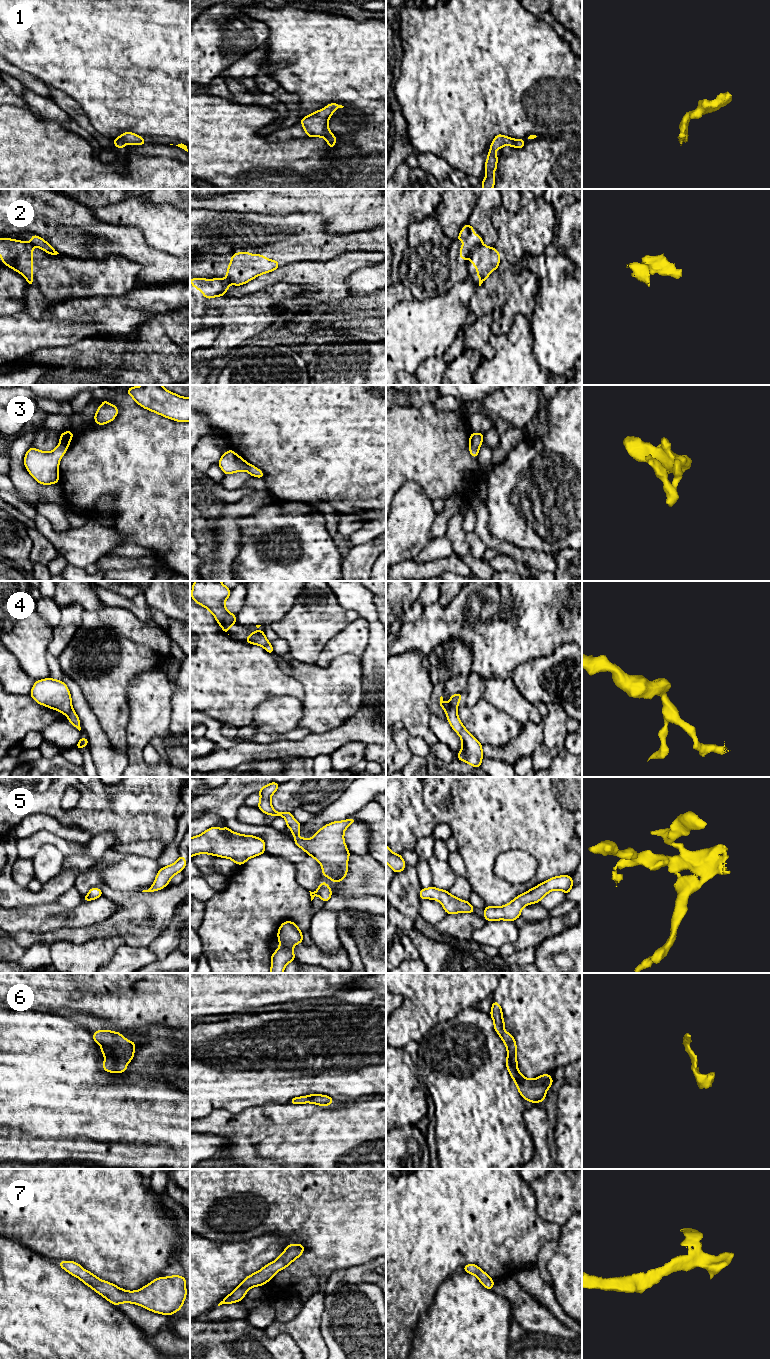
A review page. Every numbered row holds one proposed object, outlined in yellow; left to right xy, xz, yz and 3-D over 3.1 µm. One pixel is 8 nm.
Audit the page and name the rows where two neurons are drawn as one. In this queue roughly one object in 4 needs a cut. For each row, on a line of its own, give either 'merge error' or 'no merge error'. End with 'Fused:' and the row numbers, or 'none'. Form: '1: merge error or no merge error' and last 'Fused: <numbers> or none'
1: no merge error
2: merge error
3: no merge error
4: merge error
5: no merge error
6: no merge error
7: no merge error
Fused: 2, 4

+ + + + +

Exercise prompt → Retype the data above exactly. Do not carry over any images.

Exercise solution →
A review page. Every numbered row holds one proposed object, outlined in yellow; left to right xy, xz, yz and 3-D over 3.1 µm. One pixel is 8 nm.
Audit the page and name the rows where two neurons are drawn as one. In this queue roughly one object in 4 needs a cut. For each row, on a line of its own, give either 'merge error' or 'no merge error'. End with 'Fused:' and the row numbers, or 'none'. Form: '1: merge error or no merge error' and last 'Fused: <numbers> or none'
1: no merge error
2: merge error
3: no merge error
4: merge error
5: no merge error
6: no merge error
7: no merge error
Fused: 2, 4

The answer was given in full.